Segment Open

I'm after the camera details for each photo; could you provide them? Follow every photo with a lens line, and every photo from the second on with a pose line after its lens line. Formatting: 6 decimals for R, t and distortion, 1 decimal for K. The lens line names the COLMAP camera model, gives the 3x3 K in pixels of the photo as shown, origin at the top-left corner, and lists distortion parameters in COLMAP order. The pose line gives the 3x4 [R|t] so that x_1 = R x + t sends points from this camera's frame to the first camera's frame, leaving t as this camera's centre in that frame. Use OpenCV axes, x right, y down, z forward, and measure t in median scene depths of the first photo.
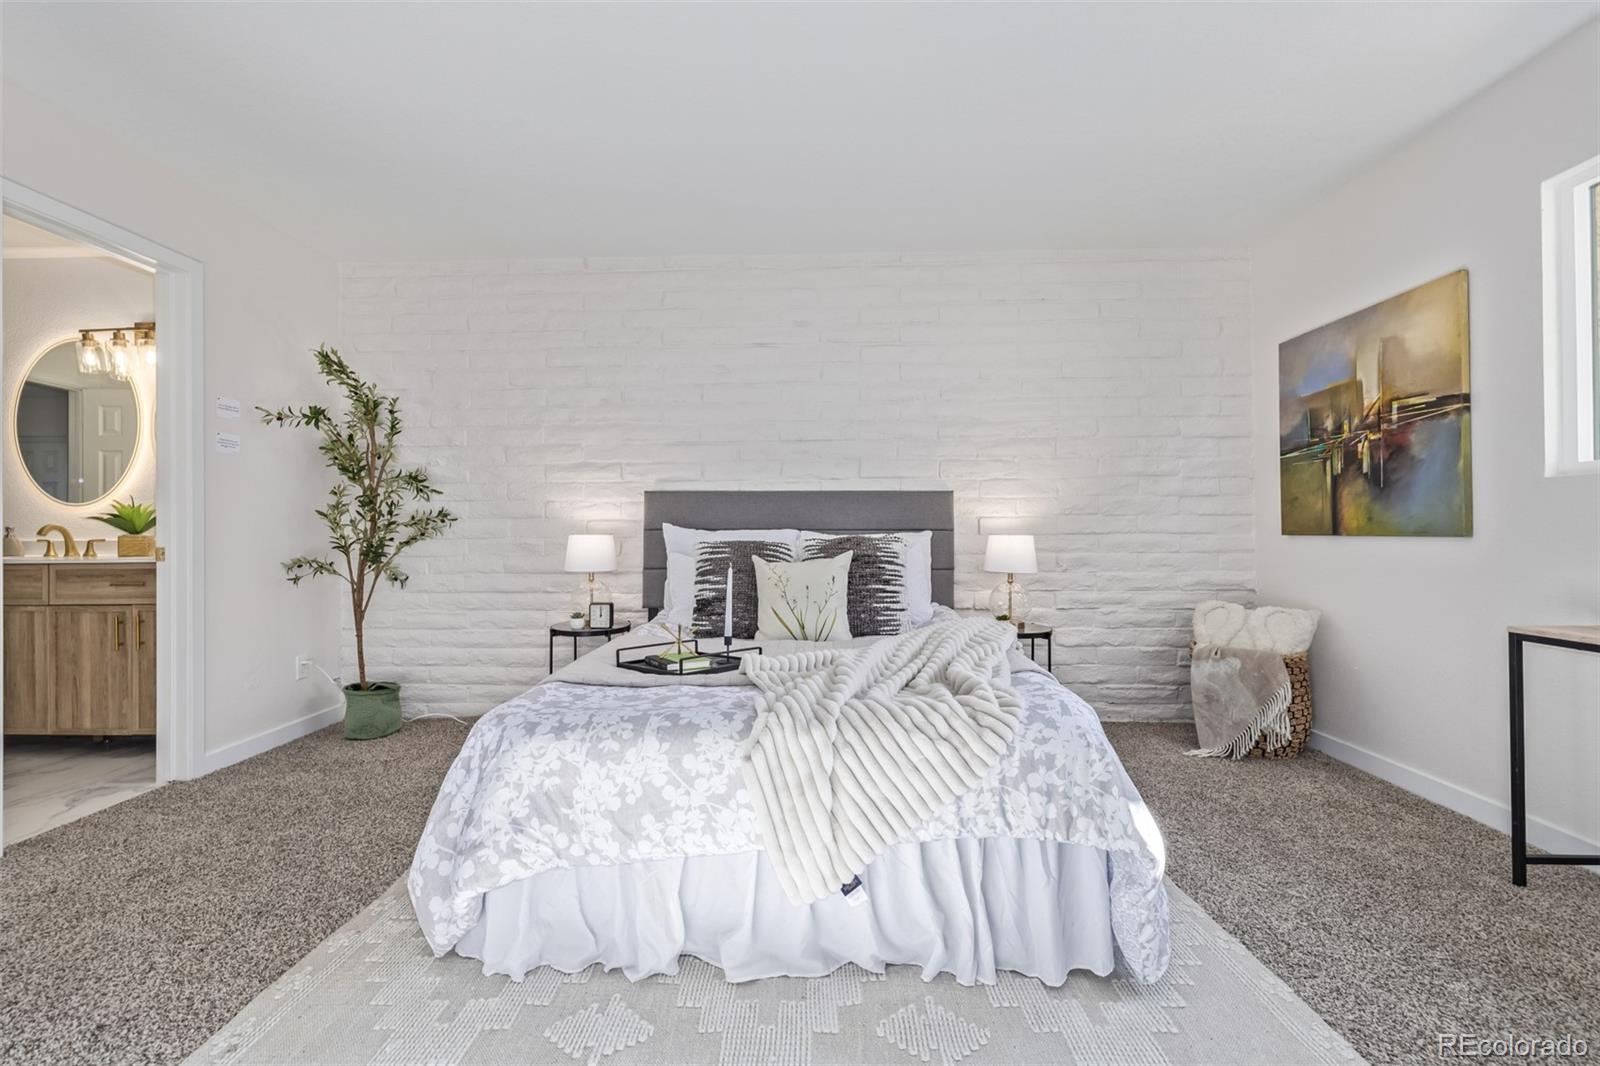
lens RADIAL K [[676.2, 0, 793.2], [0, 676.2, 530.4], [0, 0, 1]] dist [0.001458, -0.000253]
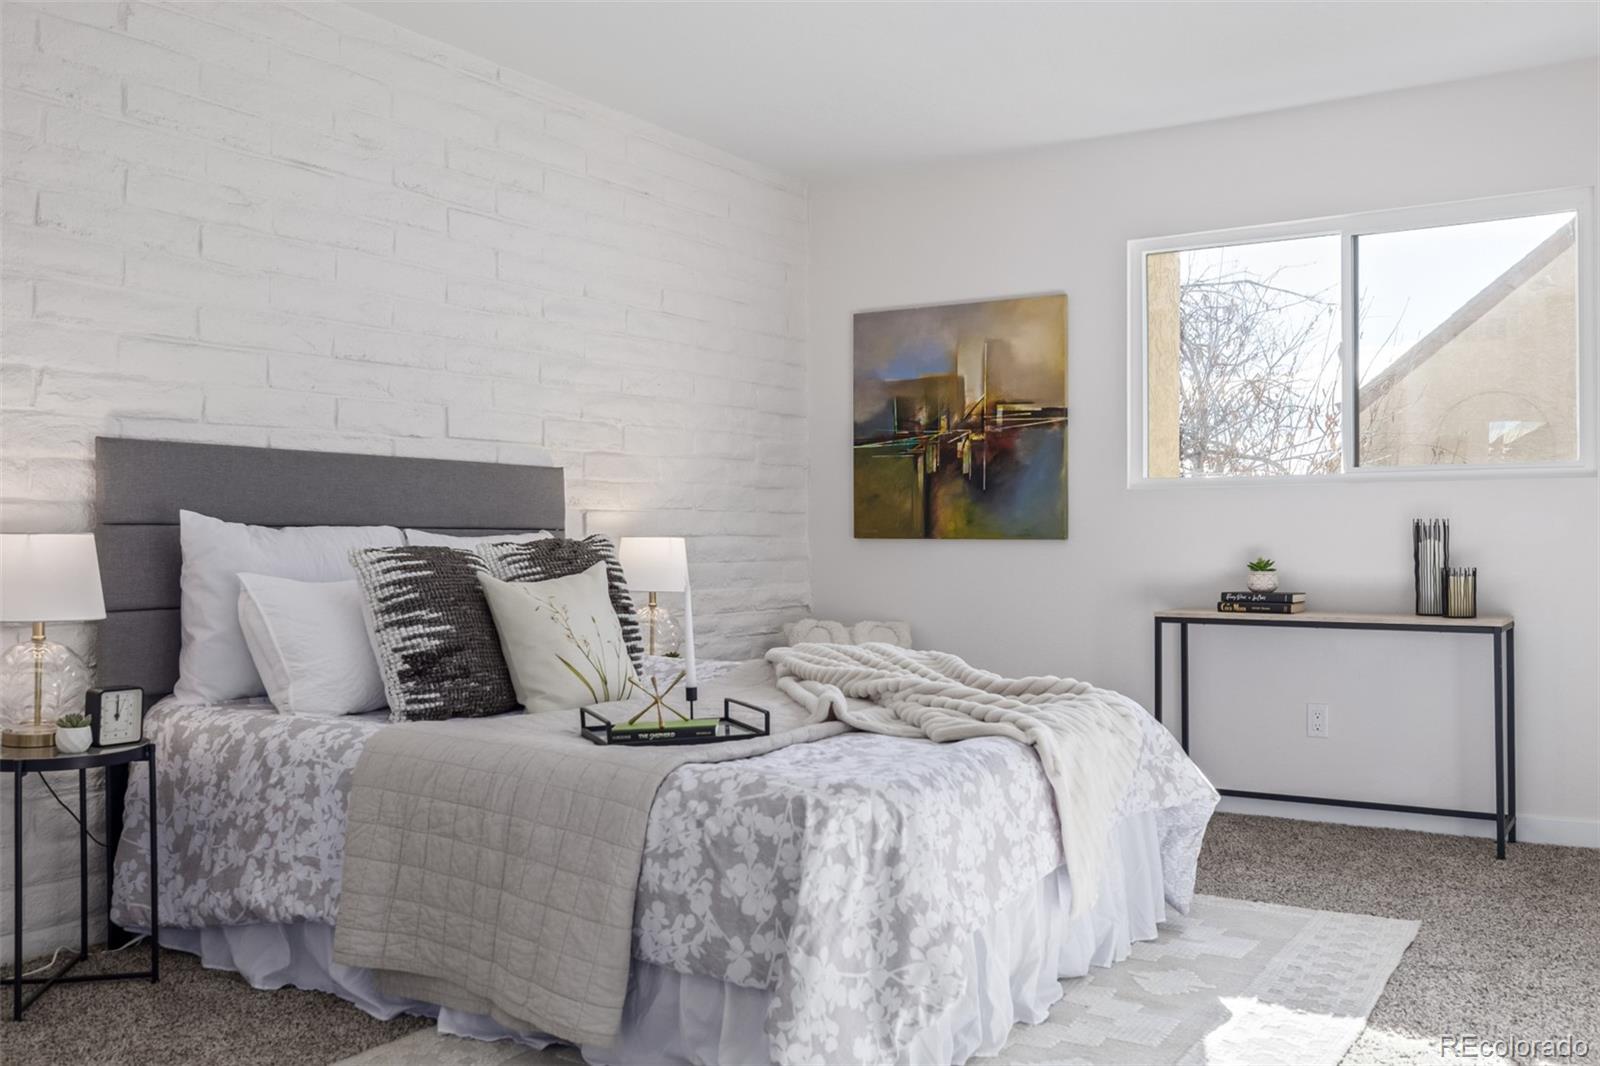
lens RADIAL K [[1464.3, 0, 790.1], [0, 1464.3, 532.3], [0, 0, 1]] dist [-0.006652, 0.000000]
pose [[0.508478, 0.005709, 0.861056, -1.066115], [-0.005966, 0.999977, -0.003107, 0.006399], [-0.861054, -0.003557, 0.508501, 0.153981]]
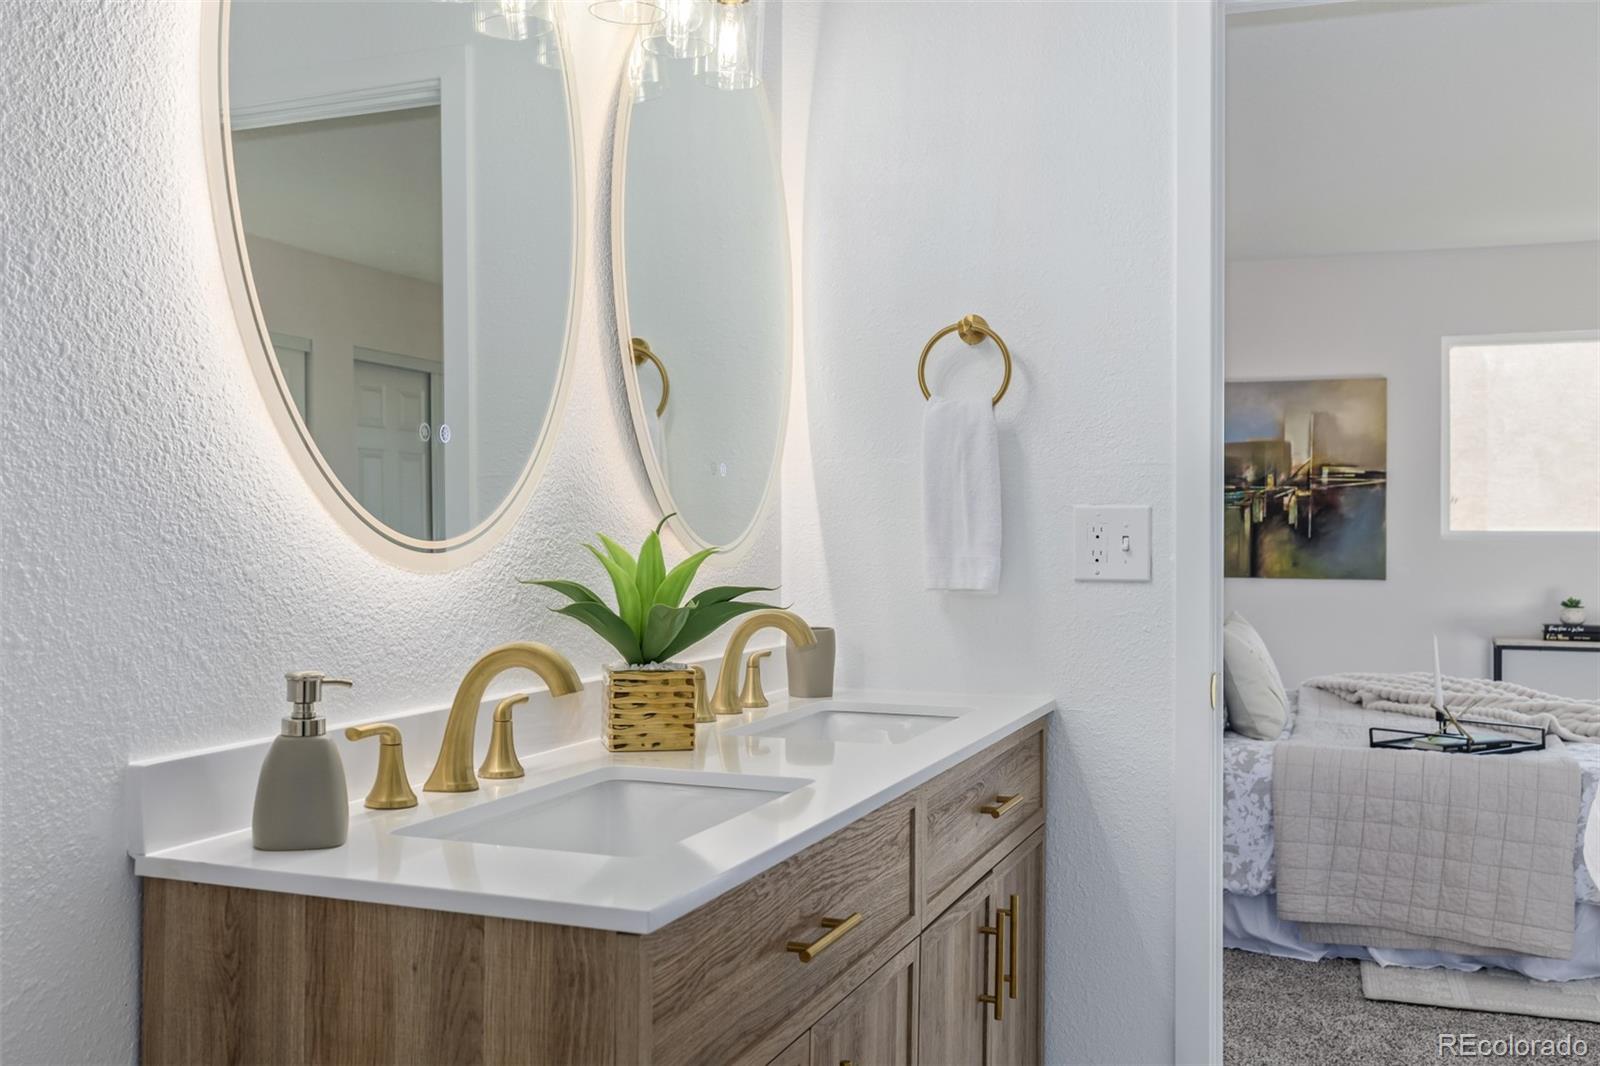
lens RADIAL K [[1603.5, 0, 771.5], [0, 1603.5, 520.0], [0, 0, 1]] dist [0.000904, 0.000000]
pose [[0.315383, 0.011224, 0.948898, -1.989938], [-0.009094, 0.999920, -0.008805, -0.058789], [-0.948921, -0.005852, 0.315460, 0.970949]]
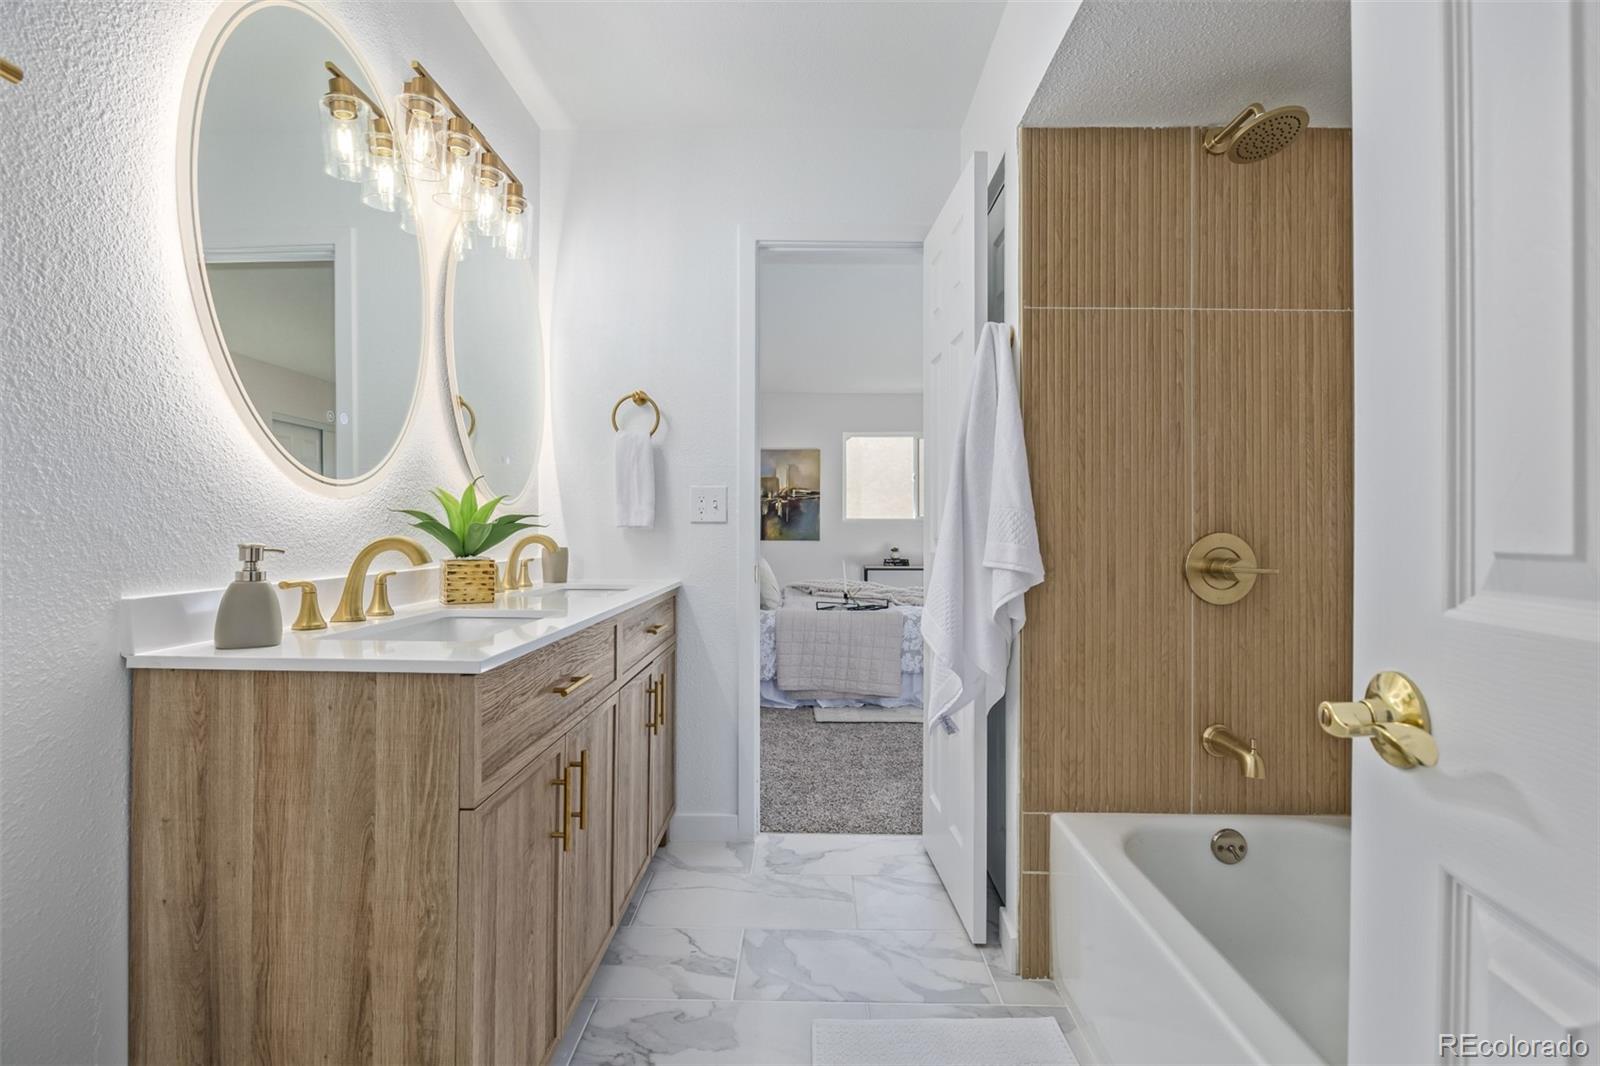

Segment Closed

> [Task to complete]
Copy out all of the lines above exactly, but leave out the pictures.

> [Task result]
I'm after the camera details for each photo; could you provide them? Follow every photo with a lens line, and every photo from the second on with a pose line after its lens line. Formatting: 6 decimals for R, t and distortion, 1 decimal for K. The lens line names the COLMAP camera model, gives the 3x3 K in pixels of the photo as shown, origin at the top-left corner, and lists distortion parameters in COLMAP order. The pose line gives the 3x4 [R|t] so that x_1 = R x + t sends points from this camera's frame to the first camera's frame, leaving t as this camera's centre in that frame. Use OpenCV axes, x right, y down, z forward, and measure t in median scene depths of the first photo.
lens RADIAL K [[676.2, 0, 793.2], [0, 676.2, 530.4], [0, 0, 1]] dist [0.001458, -0.000253]
lens RADIAL K [[1464.3, 0, 790.1], [0, 1464.3, 532.3], [0, 0, 1]] dist [-0.006652, 0.000000]
pose [[0.508478, 0.005709, 0.861056, -1.066115], [-0.005966, 0.999977, -0.003107, 0.006399], [-0.861054, -0.003557, 0.508501, 0.153981]]
lens RADIAL K [[1603.5, 0, 771.5], [0, 1603.5, 520.0], [0, 0, 1]] dist [0.000904, 0.000000]
pose [[0.315383, 0.011224, 0.948898, -1.989938], [-0.009094, 0.999920, -0.008805, -0.058789], [-0.948921, -0.005852, 0.315460, 0.970949]]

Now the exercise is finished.